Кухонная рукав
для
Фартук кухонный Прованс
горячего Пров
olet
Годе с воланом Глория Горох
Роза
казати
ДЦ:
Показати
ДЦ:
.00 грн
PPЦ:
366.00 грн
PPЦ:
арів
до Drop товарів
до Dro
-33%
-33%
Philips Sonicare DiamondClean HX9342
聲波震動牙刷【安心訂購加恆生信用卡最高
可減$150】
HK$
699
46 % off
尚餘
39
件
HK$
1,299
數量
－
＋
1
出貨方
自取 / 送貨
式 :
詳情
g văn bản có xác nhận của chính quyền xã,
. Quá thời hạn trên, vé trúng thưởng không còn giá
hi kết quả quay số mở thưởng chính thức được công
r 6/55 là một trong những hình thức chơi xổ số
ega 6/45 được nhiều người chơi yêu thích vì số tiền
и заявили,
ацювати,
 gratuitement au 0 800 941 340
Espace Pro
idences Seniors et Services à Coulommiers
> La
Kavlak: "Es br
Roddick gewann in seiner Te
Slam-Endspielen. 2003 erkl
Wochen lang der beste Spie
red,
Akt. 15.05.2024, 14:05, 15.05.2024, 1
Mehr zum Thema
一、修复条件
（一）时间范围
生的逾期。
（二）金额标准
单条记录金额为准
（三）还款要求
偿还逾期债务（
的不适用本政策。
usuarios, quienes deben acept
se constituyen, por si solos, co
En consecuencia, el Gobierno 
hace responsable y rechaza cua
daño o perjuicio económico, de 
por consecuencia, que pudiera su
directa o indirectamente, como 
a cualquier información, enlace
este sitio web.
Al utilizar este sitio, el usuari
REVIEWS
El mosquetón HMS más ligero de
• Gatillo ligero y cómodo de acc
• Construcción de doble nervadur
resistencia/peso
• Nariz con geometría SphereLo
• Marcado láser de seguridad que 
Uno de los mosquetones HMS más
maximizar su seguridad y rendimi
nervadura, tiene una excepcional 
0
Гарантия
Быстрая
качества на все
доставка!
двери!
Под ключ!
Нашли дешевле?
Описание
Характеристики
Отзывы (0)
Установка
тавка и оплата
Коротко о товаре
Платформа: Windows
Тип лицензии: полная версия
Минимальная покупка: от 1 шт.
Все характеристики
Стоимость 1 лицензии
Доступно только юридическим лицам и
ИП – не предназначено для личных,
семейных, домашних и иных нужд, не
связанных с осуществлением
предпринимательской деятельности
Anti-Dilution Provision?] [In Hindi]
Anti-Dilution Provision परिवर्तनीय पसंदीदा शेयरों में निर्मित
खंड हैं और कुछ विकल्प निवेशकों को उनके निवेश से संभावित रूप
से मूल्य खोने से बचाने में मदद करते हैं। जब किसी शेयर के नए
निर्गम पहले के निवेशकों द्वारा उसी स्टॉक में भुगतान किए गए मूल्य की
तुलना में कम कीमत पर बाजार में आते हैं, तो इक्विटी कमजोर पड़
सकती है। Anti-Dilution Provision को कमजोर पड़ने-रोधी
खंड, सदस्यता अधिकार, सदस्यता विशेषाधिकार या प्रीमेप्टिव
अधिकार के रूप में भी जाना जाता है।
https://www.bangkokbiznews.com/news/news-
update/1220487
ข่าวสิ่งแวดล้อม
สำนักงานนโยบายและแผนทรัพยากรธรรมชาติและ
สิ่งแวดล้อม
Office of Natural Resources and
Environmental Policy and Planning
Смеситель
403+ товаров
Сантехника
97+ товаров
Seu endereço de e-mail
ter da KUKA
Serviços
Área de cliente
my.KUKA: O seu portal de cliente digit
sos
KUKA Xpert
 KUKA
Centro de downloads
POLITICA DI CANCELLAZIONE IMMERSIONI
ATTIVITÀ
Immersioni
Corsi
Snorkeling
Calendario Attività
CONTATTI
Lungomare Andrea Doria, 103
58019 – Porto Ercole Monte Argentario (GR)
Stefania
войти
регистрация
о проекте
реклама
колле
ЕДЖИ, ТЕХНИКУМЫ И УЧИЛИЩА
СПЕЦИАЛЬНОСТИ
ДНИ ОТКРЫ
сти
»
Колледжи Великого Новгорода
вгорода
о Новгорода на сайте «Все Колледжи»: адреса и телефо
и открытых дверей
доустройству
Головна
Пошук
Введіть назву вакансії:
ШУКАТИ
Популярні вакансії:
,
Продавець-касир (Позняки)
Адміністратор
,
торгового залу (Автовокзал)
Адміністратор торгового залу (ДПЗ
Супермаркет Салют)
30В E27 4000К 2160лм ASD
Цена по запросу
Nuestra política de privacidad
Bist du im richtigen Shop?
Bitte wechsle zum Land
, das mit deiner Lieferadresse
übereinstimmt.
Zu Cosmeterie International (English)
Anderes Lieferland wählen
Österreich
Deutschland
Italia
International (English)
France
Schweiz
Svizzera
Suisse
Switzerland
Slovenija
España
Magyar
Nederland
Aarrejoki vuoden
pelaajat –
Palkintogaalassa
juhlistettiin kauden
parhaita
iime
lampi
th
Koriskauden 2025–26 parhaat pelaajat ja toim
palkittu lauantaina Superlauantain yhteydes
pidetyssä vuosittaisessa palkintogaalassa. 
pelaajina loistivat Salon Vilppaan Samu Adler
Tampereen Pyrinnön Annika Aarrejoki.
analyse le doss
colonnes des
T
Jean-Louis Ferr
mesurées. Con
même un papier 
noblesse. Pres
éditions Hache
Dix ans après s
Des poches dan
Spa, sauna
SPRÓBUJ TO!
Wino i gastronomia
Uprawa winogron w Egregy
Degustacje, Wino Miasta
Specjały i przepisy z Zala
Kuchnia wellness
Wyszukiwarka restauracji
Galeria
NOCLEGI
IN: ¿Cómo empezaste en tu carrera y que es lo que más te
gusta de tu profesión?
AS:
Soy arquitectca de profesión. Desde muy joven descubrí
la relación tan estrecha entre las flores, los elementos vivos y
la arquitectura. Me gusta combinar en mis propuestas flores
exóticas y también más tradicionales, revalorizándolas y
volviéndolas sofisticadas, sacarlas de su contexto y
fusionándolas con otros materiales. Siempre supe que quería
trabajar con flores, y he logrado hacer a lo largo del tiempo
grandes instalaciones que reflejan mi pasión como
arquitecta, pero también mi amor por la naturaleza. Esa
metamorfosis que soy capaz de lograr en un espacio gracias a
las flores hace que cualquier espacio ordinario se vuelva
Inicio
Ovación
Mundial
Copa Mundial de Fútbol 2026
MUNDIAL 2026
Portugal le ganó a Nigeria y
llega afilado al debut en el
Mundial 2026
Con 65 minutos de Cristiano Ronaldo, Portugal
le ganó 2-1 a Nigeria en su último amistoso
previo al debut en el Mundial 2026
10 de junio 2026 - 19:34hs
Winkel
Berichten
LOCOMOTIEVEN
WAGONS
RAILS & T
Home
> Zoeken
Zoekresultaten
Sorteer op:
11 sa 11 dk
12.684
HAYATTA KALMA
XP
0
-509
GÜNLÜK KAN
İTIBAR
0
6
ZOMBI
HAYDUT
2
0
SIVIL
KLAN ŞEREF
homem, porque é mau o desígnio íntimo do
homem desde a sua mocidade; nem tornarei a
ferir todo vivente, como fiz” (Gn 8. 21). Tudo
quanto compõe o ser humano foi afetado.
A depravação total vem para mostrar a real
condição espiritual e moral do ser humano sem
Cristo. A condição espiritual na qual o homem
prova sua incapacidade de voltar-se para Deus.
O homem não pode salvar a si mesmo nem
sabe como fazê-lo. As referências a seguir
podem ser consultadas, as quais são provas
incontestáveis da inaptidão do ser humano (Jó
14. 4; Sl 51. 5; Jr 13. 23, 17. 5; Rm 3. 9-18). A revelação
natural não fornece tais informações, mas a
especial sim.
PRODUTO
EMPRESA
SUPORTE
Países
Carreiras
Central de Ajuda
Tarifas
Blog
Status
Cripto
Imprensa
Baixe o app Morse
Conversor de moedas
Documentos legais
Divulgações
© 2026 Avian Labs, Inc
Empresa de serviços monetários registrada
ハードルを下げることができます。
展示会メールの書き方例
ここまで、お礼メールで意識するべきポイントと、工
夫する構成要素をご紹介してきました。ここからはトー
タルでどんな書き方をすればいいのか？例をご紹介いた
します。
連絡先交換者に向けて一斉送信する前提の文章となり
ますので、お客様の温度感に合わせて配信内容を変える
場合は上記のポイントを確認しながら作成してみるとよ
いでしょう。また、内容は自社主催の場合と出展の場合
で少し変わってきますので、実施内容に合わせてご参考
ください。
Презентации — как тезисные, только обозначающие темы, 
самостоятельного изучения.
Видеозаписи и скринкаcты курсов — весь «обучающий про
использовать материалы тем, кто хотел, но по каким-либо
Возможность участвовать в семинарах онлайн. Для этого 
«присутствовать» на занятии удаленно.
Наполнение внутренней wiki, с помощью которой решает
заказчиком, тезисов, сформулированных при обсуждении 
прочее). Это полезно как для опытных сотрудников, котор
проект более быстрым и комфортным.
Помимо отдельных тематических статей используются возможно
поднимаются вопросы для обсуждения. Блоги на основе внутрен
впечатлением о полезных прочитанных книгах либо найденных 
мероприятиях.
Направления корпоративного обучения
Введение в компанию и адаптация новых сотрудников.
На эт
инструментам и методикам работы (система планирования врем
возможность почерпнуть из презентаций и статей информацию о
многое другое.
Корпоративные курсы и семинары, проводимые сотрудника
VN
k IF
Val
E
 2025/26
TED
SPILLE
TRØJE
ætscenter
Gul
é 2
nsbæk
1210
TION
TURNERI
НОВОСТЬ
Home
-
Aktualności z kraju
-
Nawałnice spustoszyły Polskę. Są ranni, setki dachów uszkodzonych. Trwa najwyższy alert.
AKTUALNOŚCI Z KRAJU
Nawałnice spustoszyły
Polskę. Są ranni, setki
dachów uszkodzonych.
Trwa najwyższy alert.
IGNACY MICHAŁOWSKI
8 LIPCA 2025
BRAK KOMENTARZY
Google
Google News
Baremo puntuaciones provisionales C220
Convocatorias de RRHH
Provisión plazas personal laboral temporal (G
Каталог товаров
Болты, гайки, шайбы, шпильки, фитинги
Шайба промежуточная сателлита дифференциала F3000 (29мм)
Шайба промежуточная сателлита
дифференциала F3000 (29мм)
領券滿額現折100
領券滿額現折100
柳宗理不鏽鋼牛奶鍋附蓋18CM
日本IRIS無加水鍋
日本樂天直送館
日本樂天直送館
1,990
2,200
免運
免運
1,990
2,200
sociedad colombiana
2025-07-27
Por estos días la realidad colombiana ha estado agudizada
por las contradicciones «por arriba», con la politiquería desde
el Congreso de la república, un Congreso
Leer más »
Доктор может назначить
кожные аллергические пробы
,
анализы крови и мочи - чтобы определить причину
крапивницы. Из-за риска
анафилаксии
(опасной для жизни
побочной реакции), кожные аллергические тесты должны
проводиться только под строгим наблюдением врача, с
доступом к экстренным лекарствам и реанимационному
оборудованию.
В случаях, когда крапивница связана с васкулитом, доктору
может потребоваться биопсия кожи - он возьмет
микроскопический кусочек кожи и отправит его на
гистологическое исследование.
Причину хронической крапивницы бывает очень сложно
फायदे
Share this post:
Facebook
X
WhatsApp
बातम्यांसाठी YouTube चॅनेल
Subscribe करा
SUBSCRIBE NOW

====================

**DESCRIPTION OF THE TASK**. Go through the records above and count every line that includes "espacio". Give the number and nothing else.

**COMPLETED EXERCISE**. 2